For a long time, I’ve been arguing that value-added measures–statistical claims of how much an individual teacher increases or decreases student test scores–don’t tell us much about individual teachers and they should not be used. From a study so hilariously good even Matthew Yglesias has to accept its validity (quick, reposition the pundit!; boldface mine):
Estimates of teacher “value-added” suggest teachers vary substantially in their ability to promote student learning. Prompted by this finding, many states and school districts have adopted value-added measures as indicators of teacher job performance. In this paper, we conduct a new test of the validity of value-added models. Using administrative student data from New York City, we apply commonly estimated value-added models to an outcome teachers cannot plausibly affect: student height. We find the standard deviation of teacher effects on height is nearly as large as that for math and reading achievement, raising obvious questions about validity. Subsequent analysis finds these “effects” are largely spurious variation (noise), rather than bias resulting from sorting on unobserved factors related to achievement.

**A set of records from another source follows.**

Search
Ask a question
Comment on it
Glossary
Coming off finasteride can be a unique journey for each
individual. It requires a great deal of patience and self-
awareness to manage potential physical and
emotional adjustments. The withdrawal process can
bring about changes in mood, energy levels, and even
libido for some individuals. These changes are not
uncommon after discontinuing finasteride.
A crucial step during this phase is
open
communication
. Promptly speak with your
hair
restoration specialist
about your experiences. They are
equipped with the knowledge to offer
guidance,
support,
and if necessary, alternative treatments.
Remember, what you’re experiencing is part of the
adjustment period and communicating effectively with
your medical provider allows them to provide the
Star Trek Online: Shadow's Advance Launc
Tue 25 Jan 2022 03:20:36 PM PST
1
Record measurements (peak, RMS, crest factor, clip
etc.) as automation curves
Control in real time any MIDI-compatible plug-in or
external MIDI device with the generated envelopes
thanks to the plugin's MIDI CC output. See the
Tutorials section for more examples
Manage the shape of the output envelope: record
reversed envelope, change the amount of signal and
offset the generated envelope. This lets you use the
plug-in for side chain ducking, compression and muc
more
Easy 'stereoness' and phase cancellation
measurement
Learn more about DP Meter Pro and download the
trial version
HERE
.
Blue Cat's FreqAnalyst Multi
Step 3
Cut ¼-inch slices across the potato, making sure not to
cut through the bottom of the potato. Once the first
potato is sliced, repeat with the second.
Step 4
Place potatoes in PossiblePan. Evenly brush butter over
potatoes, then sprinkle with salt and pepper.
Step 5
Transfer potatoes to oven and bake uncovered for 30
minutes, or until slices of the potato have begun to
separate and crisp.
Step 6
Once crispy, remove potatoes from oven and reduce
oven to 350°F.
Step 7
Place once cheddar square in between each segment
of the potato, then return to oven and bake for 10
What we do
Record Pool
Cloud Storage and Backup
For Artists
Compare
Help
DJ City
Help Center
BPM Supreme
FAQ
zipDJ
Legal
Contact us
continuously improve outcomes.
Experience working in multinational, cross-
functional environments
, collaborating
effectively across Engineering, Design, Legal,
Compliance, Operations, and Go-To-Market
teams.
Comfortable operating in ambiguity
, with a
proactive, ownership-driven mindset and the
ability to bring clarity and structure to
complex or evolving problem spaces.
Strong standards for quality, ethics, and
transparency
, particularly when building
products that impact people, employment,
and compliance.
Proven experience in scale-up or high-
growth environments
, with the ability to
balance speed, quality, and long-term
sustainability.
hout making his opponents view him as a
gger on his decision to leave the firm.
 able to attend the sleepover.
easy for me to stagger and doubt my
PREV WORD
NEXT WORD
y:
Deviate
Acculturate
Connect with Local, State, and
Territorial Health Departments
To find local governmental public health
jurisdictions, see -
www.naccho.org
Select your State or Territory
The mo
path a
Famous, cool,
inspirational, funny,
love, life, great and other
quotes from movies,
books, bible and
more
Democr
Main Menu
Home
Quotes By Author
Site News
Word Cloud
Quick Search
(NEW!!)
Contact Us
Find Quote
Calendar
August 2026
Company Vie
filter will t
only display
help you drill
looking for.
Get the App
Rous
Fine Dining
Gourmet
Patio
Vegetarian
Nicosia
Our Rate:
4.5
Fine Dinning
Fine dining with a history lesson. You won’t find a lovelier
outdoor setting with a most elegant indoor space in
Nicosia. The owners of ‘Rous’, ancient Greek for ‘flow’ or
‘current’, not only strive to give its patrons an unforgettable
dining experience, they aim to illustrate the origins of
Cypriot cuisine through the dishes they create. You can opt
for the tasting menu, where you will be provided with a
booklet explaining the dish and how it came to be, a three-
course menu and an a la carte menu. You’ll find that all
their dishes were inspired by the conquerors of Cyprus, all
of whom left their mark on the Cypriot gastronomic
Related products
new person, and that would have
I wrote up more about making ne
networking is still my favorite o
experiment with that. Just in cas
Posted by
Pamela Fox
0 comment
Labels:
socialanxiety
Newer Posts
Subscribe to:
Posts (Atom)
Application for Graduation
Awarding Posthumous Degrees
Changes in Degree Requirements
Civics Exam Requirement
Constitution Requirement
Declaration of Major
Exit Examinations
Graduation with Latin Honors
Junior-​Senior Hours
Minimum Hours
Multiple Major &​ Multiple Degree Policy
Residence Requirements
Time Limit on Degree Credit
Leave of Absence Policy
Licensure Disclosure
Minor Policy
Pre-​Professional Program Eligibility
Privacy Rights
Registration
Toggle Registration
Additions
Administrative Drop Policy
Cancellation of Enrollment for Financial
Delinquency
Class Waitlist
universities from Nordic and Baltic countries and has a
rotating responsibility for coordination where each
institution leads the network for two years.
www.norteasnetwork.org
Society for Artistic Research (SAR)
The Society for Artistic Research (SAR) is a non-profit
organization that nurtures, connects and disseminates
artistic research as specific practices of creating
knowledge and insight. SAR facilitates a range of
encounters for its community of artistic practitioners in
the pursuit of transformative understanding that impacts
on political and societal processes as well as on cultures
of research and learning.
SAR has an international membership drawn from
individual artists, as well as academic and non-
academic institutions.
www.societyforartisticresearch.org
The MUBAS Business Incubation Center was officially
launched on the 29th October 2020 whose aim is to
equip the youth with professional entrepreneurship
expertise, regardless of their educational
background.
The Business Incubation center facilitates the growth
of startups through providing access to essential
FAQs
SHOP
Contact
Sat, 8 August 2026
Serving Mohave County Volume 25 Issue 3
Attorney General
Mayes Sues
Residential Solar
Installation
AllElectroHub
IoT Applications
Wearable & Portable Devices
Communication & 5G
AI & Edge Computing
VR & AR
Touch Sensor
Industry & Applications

Given the difficulty of differentiating signal from noise in real-world teacher effect estimates, this paper serves as a cautionary tale for their use in practice.
When you examine the tables, it’s really stunning how similar teacher effects on height are to their influence on student test scores. Maybe once and for all, we’ll stop using the damn things to evaluate individual teachers, though school boards probably will be years behind the curve (SEE WHAT I DID THERE?).